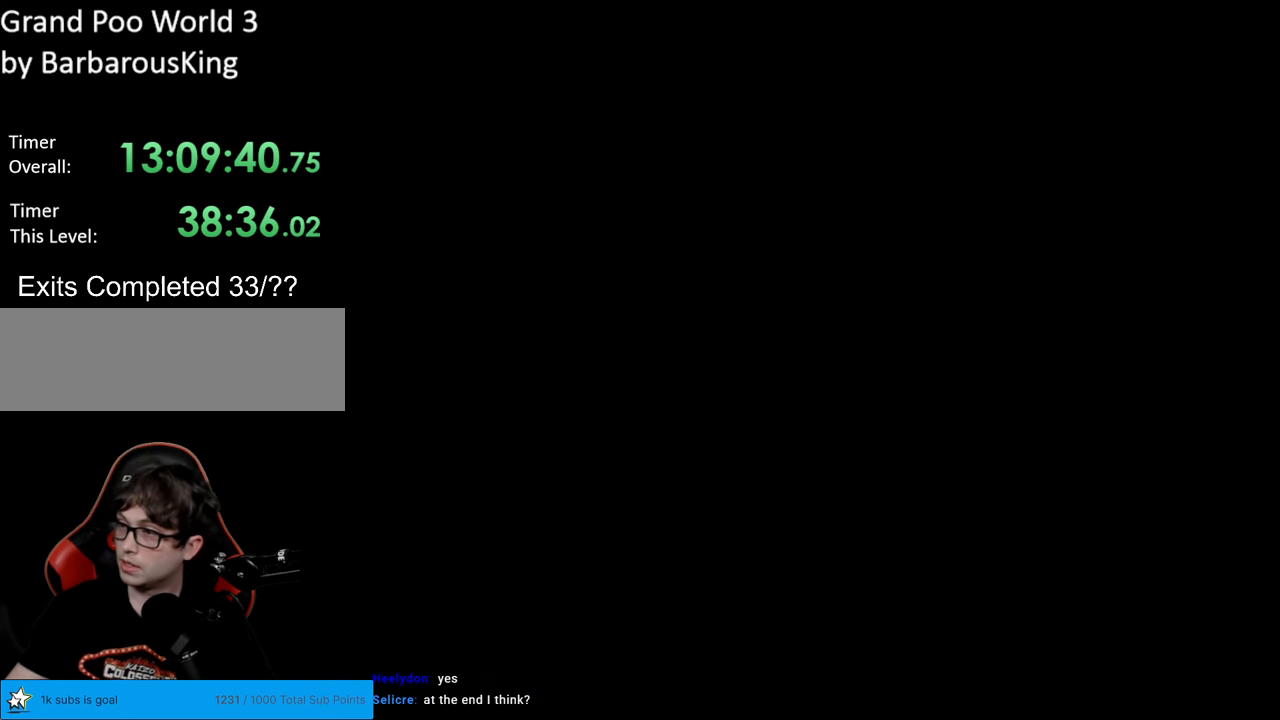
{"buttons": [], "events": []}
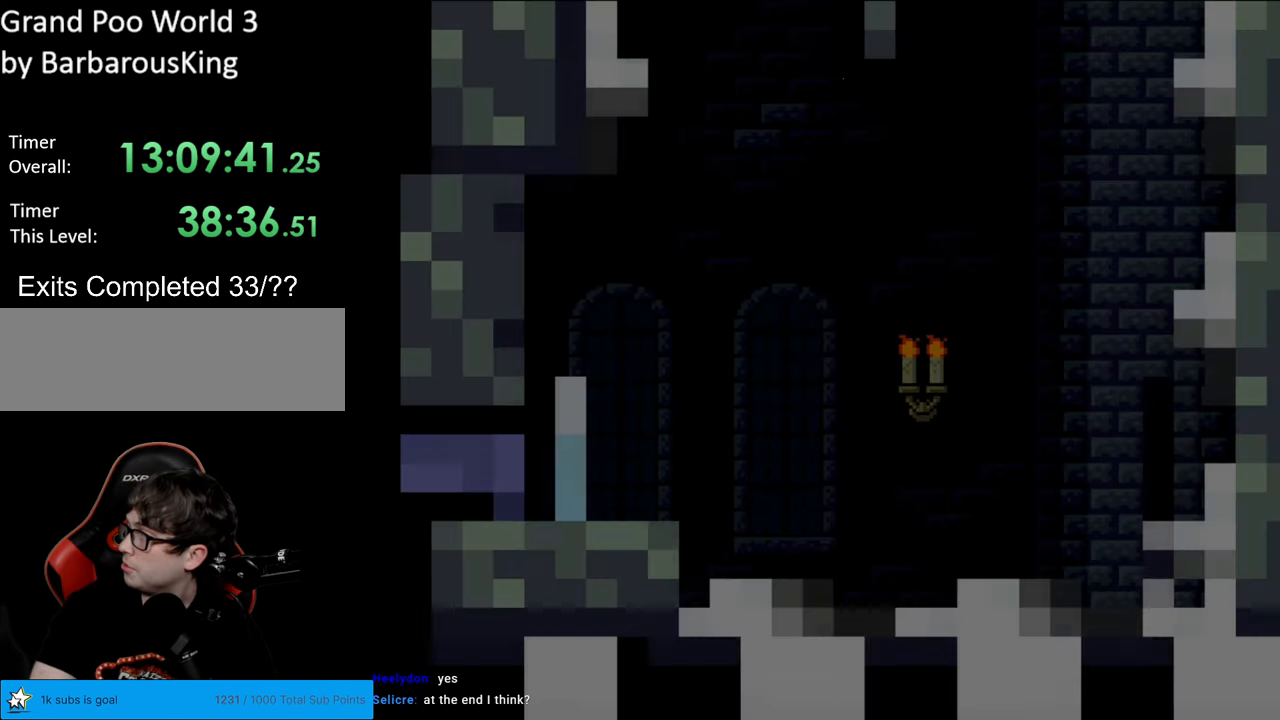
{"buttons": [], "events": []}
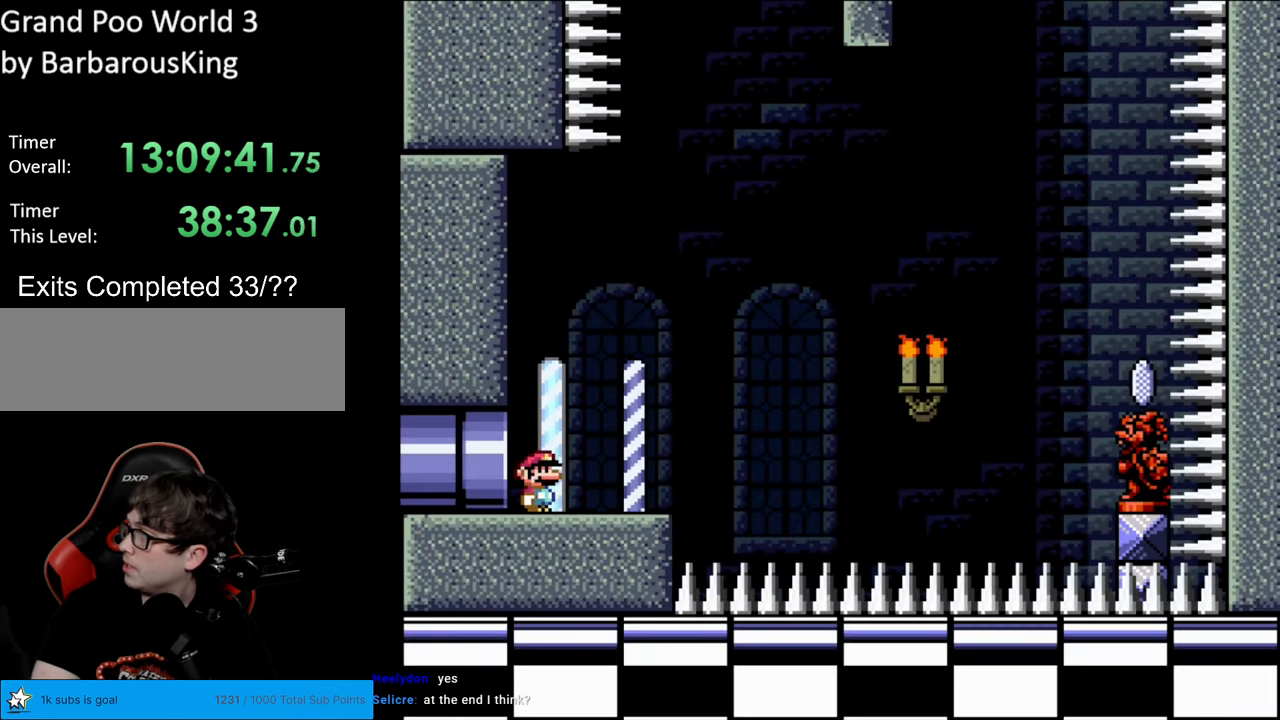
{"buttons": [], "events": []}
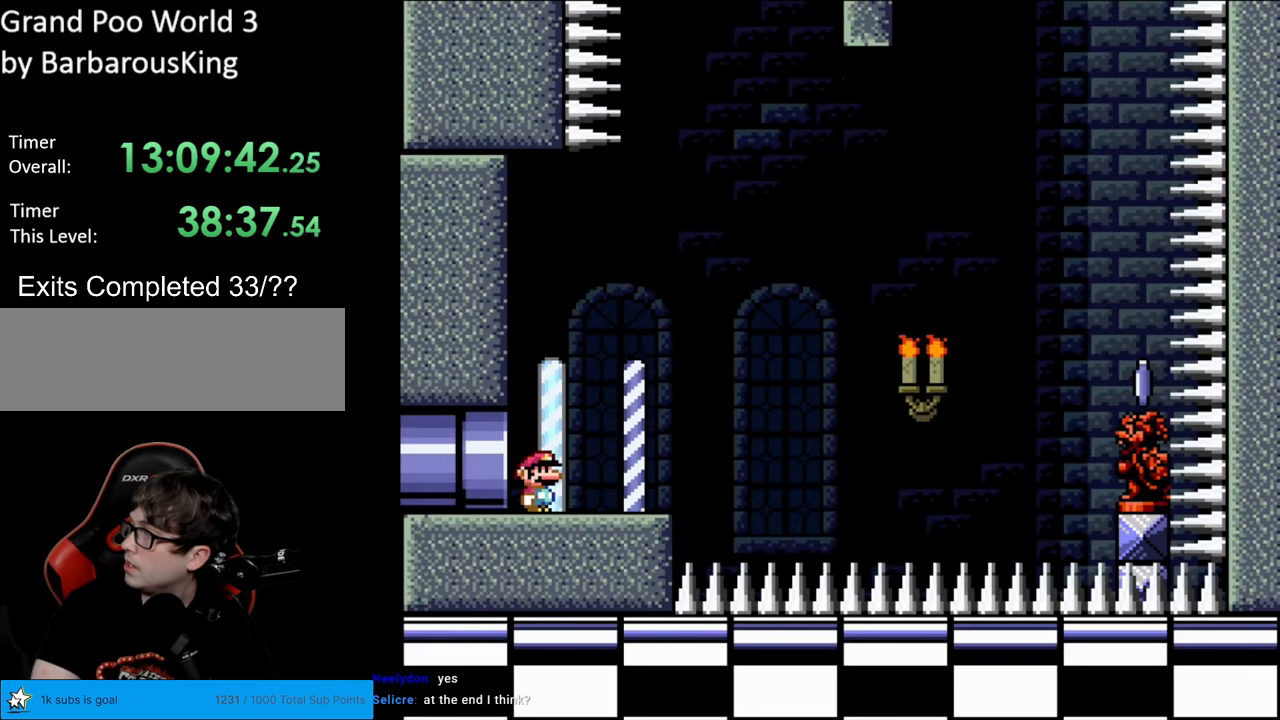
{"buttons": [], "events": []}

——————

> Work required:
Return all of the material precisely as written. No picture belongs in it.

> Solution:
{"buttons": [], "events": []}
{"buttons": [], "events": []}
{"buttons": [], "events": []}
{"buttons": [], "events": []}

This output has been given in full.